Request
Put the non-blank lines of the records below into a Markdown table with the columns "Row" and "Record line", numbering each row and leaving out the pictures.

Records to use
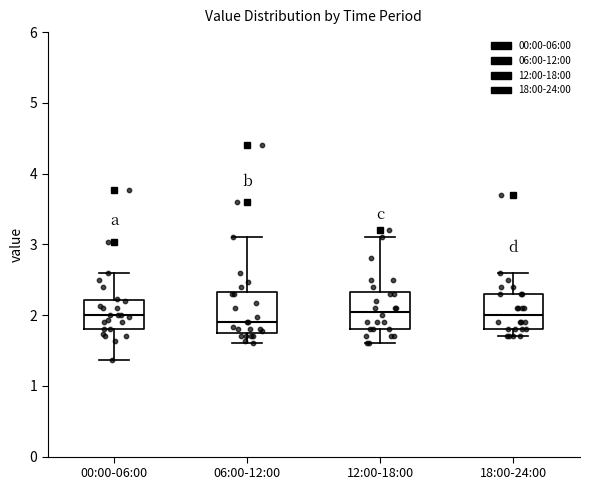

Reading left to right, read every box against the y-axis: the position of its median line, the range the box covers, and the ends of its whiskers. The values are not printed on the chart, so give them approximately, as read against the axis.

00:00-06:00: median 2.0, box 1.8 to 2.2, whiskers 1.4 to 2.6
06:00-12:00: median 1.9, box 1.8 to 2.3, whiskers 1.6 to 3.1
12:00-18:00: median 2.1, box 1.8 to 2.3, whiskers 1.6 to 3.1
18:00-24:00: median 2.0, box 1.8 to 2.3, whiskers 1.7 to 2.6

Output of the exercise
| Row | Record line |
|---|---|
| 1 | Reading left to right, read every box against the y-axis: the position of its median line, the range the box covers, and the ends of its whiskers. The values are not printed on the chart, so give them approximately, as read against the axis. |
| 2 | 00:00-06:00: median 2.0, box 1.8 to 2.2, whiskers 1.4 to 2.6 |
| 3 | 06:00-12:00: median 1.9, box 1.8 to 2.3, whiskers 1.6 to 3.1 |
| 4 | 12:00-18:00: median 2.1, box 1.8 to 2.3, whiskers 1.6 to 3.1 |
| 5 | 18:00-24:00: median 2.0, box 1.8 to 2.3, whiskers 1.7 to 2.6 |